Normally, perhaps, they’d be a sleeper team. But in the AFC East, which is so messed up right now (I know I’ve already said that, but bear with me here), they’re hidden no more. They’re marked as one of, perhaps the, team to beat in the AFC. And of the teams to beat, they look like the most beatable.

Finally, the Chargers look like a powerhouse.

They decimated, chrewed up, ran up the score on the New York Jets, in what was admittedly a pretty uneventful game.

The Jets fell behind early and spent most of the game in catchup mode, going for fourth downs, going to two-point conversions and trying the inside kicks.

Naturally, these never seemed to work as often as Greg Esterbrook loves to say they would, but that’s life for you. Sure, you may get only a few yards each play – and need less then those on a fourth down – but not every play will work.

But enough of that.

The Chargers were the story Monday night. They roared back to life, thanks to a two-touchdown night from LT (who only had 60 yards – and an average carry of less then three). They intercepted three passes, even running one back for a touchdown early in the second quarter.

After a bad loss the week before, when Denver pulled out a tough one (with a little help from an errant whistle), this was the kind of win they needed.
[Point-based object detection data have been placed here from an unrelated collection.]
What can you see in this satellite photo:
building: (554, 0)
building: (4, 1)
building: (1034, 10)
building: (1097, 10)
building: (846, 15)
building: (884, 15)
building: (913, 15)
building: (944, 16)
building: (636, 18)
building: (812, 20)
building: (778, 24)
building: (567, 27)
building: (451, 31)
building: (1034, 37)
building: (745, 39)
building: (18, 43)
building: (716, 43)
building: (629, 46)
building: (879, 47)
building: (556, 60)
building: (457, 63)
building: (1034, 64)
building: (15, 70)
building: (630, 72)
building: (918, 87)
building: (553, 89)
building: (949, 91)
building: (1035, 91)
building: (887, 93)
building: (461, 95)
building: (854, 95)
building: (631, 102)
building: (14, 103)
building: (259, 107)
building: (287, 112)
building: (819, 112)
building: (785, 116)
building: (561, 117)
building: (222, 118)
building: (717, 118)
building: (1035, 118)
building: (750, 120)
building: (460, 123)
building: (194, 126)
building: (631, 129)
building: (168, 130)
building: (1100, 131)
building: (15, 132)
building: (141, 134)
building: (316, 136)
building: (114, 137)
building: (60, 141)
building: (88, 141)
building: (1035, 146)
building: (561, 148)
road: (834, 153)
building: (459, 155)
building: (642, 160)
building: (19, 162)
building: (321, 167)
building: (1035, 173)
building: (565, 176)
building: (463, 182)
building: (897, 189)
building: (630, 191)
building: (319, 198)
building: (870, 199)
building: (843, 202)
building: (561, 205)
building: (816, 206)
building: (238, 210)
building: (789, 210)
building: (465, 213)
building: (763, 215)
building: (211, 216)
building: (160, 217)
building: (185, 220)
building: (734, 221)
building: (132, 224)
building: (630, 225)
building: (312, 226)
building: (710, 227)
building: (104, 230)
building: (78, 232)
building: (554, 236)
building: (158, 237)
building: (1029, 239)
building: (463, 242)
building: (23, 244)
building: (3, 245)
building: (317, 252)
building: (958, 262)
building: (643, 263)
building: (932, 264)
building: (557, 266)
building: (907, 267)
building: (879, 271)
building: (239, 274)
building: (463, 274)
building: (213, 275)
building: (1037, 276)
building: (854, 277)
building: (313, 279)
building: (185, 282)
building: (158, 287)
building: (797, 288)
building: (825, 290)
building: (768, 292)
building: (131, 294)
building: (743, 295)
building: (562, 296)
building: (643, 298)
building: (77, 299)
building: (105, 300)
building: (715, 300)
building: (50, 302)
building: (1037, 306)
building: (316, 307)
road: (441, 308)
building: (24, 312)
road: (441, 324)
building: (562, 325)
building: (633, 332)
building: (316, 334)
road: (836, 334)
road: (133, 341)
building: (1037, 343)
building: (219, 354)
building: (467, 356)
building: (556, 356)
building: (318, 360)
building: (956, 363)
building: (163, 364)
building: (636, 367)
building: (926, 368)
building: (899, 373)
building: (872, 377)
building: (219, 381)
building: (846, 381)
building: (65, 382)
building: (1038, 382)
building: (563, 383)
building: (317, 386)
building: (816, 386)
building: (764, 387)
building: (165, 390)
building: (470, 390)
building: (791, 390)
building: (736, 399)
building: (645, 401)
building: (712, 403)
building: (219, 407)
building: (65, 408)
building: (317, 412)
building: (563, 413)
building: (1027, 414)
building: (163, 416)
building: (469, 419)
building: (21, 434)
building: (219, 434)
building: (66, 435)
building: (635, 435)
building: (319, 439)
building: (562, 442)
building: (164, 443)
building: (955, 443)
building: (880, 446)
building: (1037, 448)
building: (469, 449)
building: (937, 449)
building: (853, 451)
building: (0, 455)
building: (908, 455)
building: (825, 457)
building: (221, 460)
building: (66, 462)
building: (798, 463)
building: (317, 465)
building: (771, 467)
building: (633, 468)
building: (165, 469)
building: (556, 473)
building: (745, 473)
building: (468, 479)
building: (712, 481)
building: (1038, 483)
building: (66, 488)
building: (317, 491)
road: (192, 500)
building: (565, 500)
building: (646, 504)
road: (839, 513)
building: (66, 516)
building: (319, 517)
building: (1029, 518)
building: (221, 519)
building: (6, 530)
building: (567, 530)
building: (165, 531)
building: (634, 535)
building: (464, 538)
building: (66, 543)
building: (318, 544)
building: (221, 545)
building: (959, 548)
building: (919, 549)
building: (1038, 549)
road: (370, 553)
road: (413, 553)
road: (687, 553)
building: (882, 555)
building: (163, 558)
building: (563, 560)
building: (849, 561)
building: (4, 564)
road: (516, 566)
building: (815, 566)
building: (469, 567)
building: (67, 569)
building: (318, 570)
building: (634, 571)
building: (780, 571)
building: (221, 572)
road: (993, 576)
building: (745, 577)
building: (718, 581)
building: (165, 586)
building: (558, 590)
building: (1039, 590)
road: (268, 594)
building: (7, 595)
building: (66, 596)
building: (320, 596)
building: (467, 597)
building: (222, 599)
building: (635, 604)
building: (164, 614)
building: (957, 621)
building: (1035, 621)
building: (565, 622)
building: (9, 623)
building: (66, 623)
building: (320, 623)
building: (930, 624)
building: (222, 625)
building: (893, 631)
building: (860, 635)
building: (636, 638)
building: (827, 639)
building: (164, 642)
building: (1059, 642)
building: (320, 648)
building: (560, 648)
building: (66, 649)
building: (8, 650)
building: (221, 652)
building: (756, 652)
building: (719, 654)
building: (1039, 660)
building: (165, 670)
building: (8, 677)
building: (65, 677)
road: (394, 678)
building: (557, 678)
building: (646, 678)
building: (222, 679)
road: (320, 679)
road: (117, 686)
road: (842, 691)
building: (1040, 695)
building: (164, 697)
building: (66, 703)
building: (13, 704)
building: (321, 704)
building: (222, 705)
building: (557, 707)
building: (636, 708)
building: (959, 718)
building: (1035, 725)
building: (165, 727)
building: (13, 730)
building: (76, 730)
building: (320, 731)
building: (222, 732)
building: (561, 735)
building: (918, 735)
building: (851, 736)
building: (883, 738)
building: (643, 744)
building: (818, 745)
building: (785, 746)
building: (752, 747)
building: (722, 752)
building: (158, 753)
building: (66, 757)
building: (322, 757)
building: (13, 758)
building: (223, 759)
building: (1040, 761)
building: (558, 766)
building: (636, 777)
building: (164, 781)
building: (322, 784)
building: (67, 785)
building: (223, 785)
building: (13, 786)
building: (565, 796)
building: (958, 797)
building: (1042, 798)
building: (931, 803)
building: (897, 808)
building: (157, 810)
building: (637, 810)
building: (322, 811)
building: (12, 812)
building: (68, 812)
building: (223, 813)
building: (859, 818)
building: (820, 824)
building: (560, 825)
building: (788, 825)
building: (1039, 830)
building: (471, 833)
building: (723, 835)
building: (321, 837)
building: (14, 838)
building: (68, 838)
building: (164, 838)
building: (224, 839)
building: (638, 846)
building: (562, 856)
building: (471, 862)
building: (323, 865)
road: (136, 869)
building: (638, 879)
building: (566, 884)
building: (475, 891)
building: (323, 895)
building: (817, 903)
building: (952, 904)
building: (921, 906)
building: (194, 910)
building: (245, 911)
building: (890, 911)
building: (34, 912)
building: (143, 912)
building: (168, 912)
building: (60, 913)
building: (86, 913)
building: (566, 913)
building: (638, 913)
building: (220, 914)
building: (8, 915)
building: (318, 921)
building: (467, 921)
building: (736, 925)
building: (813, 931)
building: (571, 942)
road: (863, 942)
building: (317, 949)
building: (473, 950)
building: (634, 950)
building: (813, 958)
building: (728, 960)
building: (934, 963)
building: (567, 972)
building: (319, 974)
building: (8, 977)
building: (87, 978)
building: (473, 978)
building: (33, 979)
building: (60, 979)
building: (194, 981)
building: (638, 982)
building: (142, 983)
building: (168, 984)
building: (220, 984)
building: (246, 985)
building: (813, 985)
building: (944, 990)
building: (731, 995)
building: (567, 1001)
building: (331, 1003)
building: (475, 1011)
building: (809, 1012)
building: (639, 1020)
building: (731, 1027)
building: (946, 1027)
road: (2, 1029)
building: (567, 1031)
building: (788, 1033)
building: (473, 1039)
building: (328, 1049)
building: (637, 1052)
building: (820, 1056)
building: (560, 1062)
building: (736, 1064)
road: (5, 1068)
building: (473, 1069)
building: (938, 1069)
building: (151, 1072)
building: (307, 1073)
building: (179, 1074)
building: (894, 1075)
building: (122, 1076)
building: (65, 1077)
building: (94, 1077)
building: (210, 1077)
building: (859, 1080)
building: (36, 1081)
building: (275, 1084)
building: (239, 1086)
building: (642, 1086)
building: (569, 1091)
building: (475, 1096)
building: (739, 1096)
One where they power over their opponent – one that seemed kind of good, too. The kind of win that can mark a change in the way season is going.

One writer said after the game that if the Chargers make the playoffs, thanks should go to that referee. Perhaps. I’d mark the season change to Antonio Cromartie’s interception-return touchdown as the turning point, though – it gave San Diego a 10-point lead, and seemed to wake up the team. By the end of that half, the Chargers had a 31-14 lead and were firmly in control of the game.